North America
“10-K Item 1: 'North America| $| 9,809.4 | | | $| 9,749.1 | | | 1%'”
Updated
The most significant concentration Lear discloses is North America, classified MEDIUM by disclosed size. Below: the full set from the latest 10-K — verbatim quotes, filing references, and a synthesis of what these exposures mean together.
Model-generated analysis — not investment advice. Not a registered investment advisor. Past performance does not guarantee future results.
About TrendMatrix. TrendMatrix is a publisher of general securities research and market commentary. We publish on a regular schedule. All content is the same for every subscriber in a tier — we do not provide personalized investment advice and we do not take into account any individual subscriber's financial situation, investment objectives, risk tolerance, tax situation, or holdings.
Not investment advice. TrendMatrix is not a registered investment adviser. Our content is for informational and educational purposes only. Consult your own licensed investment adviser, broker, or tax professional before making any investment decision.
Conflicts and positions. The TrendMatrix editorial team frequently holds personal long-term positions in securities discussed. We disclose positions held at the time of publication on each piece. We maintain a trading-window policy: we do not initiate or close positions in the same direction as a TrendMatrix publication within 24 hours before or 72 hours after publication.
No paid promotion. TrendMatrix does not accept payment from any issuer, broker, or third party in exchange for coverage of any security. Our sole compensation is subscription revenue.
No fiduciary duty. No fiduciary, advisory, or agency relationship is created between you and TrendMatrix by reading our content or subscribing to our service.
Performance. Past performance is not indicative of future results. Performance figures reflect the published model only and do not reflect any individual subscriber's actual results.
Source: Lear’s SEC Form 10-K filed — view the filing on SEC EDGAR ↗
Each card carries a disclosed-size chip (HIGH / MEDIUM / LOW — how large the exposure is as a share of revenue, not how dangerous it is) and a nature tag: Built-in(the company’s own model, geography, or products) or Outside party (an external customer, supplier, or distributor it relies on).
“10-K Item 1: 'North America| $| 9,809.4 | | | $| 9,749.1 | | | 1%'”
“10-K Item 1: 'Europe and Africa| 8,029.3 | | | 8,298.4 | | | (3%)'”

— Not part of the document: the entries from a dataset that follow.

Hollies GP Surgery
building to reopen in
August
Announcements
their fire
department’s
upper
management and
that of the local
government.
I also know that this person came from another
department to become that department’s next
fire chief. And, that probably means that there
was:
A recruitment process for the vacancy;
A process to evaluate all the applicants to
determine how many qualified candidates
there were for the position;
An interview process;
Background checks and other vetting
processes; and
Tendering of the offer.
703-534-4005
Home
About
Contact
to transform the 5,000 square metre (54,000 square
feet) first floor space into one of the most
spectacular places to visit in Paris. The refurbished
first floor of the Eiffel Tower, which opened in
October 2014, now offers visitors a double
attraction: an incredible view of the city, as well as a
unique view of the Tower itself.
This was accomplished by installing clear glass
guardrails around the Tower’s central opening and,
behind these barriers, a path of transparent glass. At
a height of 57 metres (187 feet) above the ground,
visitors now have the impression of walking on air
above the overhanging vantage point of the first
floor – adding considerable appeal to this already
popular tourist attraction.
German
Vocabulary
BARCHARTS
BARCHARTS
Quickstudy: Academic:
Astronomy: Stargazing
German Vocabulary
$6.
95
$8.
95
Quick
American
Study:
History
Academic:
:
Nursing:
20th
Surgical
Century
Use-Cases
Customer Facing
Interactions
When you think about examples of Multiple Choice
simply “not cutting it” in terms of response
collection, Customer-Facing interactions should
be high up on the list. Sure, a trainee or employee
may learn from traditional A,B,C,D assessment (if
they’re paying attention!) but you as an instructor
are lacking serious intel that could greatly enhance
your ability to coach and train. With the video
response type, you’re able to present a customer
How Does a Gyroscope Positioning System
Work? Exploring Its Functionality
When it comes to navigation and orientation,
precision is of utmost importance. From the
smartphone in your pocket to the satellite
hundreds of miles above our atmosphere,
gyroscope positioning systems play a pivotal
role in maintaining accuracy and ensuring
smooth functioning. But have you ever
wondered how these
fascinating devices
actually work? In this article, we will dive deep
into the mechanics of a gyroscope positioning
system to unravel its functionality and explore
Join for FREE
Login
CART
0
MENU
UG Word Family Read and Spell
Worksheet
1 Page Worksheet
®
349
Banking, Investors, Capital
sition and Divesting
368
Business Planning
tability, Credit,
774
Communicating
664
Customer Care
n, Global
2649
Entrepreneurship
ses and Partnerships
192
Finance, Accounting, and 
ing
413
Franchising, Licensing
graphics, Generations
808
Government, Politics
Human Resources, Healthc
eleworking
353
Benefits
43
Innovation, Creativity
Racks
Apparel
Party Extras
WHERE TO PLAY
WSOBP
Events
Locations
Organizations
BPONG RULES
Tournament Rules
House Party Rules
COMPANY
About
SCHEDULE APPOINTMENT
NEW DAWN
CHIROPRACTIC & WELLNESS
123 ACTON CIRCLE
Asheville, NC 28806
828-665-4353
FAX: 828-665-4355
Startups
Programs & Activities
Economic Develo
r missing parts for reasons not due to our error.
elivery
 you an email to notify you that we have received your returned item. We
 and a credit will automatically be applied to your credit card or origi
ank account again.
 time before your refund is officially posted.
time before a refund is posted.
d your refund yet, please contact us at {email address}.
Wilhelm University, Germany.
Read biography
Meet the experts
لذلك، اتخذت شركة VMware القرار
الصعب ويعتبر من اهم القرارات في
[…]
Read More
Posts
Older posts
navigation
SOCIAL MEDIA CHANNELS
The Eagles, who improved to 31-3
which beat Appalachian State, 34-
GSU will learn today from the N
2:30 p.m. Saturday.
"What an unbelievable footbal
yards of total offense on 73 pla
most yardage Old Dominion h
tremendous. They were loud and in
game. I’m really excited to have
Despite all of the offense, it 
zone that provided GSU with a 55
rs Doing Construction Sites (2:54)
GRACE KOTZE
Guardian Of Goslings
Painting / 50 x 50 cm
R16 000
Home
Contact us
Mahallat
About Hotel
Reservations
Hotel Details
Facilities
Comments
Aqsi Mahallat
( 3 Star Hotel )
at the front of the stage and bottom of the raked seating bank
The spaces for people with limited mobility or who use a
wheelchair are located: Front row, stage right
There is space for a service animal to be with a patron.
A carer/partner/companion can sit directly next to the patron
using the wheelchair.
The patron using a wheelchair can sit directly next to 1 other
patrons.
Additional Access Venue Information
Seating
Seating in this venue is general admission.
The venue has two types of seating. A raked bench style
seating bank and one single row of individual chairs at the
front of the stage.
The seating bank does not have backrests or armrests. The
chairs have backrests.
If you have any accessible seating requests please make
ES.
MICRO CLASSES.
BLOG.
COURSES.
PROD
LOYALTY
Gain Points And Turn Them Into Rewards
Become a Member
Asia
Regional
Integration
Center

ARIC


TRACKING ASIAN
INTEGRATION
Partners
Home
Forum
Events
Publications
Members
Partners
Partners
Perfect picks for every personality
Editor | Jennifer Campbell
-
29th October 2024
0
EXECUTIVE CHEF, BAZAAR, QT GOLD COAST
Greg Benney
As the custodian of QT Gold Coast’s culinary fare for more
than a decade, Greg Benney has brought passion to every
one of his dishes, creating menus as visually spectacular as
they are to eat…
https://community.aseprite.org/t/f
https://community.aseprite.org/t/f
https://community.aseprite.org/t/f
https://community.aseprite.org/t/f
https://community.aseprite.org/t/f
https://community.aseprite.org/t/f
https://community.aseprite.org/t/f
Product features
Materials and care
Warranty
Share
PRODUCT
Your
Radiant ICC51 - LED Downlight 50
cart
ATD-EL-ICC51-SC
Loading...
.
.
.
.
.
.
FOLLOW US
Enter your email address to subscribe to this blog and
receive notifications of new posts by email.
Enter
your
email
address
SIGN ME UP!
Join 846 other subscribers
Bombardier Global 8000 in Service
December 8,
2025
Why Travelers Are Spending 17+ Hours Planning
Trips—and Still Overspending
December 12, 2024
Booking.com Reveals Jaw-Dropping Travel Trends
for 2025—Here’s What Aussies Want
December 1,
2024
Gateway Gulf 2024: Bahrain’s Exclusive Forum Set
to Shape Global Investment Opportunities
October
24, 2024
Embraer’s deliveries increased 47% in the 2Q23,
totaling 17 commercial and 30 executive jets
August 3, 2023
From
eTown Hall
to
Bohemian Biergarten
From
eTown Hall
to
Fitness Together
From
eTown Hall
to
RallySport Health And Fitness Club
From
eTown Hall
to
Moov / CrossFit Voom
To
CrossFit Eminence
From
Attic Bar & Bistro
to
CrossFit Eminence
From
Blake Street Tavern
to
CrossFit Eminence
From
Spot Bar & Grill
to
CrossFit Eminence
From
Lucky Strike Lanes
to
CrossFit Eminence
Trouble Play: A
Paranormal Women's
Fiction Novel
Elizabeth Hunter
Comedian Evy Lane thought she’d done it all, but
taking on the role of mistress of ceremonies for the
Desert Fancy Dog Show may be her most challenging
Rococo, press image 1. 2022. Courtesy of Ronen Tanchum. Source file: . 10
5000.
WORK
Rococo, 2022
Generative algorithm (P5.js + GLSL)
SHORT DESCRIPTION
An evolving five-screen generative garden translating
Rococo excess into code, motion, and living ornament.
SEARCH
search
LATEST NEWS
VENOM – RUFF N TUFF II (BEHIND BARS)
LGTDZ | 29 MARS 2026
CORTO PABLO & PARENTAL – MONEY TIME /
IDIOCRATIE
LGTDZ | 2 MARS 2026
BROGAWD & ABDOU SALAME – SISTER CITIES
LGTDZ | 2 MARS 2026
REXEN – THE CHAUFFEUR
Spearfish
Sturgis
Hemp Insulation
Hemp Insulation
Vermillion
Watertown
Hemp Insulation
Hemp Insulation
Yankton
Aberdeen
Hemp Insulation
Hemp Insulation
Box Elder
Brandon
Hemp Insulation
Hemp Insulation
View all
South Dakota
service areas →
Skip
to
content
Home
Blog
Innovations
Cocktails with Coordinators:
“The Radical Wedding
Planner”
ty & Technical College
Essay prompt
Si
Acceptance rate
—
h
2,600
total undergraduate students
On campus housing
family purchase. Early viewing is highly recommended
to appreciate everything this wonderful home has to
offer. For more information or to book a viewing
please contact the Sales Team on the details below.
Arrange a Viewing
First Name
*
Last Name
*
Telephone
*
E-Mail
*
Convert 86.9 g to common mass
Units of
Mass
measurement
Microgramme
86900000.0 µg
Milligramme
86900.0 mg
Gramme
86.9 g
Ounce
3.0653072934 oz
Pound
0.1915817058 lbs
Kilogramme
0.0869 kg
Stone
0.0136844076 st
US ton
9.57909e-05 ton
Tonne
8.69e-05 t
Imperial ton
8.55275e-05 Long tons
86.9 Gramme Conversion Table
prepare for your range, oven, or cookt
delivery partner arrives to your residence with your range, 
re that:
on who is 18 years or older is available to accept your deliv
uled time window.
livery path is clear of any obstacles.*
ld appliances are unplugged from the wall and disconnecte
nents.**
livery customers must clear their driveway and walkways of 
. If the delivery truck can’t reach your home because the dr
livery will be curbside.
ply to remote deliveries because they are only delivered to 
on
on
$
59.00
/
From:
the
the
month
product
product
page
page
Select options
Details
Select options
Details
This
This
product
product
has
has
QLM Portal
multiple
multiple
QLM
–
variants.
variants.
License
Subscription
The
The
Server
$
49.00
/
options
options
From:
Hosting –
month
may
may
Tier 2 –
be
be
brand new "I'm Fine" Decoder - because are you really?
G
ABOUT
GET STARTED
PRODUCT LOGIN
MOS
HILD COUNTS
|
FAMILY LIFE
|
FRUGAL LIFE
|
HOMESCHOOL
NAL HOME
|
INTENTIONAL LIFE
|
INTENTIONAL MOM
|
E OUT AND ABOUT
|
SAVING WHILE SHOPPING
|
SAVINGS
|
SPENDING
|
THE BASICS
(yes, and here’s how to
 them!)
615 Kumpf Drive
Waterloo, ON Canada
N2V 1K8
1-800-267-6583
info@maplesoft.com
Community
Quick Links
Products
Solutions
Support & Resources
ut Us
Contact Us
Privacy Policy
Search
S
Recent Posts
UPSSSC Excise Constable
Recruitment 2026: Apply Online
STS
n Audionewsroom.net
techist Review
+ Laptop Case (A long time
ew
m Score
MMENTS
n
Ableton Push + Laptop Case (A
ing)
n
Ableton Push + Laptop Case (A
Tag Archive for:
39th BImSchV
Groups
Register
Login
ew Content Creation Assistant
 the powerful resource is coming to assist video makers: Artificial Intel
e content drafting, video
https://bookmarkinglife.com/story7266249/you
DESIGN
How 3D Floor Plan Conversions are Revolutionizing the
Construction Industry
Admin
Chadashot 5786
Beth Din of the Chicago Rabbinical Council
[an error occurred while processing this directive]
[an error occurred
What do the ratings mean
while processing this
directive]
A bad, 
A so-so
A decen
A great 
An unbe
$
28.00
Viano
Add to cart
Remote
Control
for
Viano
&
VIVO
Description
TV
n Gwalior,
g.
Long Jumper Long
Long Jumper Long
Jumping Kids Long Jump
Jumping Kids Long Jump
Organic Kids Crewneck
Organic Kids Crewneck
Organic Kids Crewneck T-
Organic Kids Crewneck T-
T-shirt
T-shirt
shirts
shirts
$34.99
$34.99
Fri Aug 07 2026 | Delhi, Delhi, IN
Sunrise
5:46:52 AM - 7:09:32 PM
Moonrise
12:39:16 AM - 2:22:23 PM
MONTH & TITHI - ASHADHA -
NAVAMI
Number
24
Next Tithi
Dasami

“10-K Item 1: 'China (consolidated)| $| 3,041.1 | | | $| 2,969.5 | | | 2%'”
The company's disclosed geographic concentration profile spans three major regions, each presenting as a table-based figure without cleanly adjacent percentage markers. North America and Europe and Africa each represent moderate-share exposures reflecting the primary manufacturing and vehicle-production markets where the company's seating and electrical systems businesses operate. China carries a low-share geographic concentration, indicating that the Chinese operations represent the smallest of the three disclosed regions by disclosed size. Because all three figures appear only inside pipe-delimited table fragments in the source filing, the precise revenue levels are described qualitatively. The structural character across all three claims reflects the reality that automotive supplier revenue mirrors where vehicle production is geographically clustered — the company's geographic footprint follows its OEM customers' assembly plants rather than any single counterparty choice. The distribution across three continents provides more diversification than a single-region concentration would, but it also means that a synchronized downturn in global vehicle production could affect all three segments simultaneously. North America and Europe and Africa are each the larger disclosed exposures by size band, while China is the smallest. There are no disclosed customer, product, or supplier concentrations alongside the geographic data. On balance, the concentration profile reflects the inherently global and OEM-driven character of an automotive supplier — geographic in nature, structural in character, and broadly correlated with global vehicle production volumes rather than any single-market or single-customer idiosyncratic risk. Monitoring global automotive production schedules and regional demand trends are the primary watch items.
For the engine’s reasoning on LEA’s current verdict — including which dimensions drove the score — see the per-dimension breakdown.
| Symbol | Name | HIGH | MEDIUM | LOW | Total |
|---|---|---|---|---|---|
| ALSN | Allison Transmission Holdings, | 3 | 0 | 1 | 4 |
| APTV | Aptiv PLC | 1 | 2 | 1 | 4 |
| ALV | Autoliv, Inc. | 1 | 2 | 0 | 3 |
| LEA● | Lear Corporation | 0 | 2 | 1 | 3 |
| ADNT | Adient plc | 0 | 1 | 0 | 1 |
| AAP | Advance Auto Parts Inc. | 0 | 0 | 0 | 0 |
Concentration counts reflect items disclosed in each peer’s most recent 10-K; disclosed-size classification uses TrendMatrix’s internal 10-K extraction taxonomy.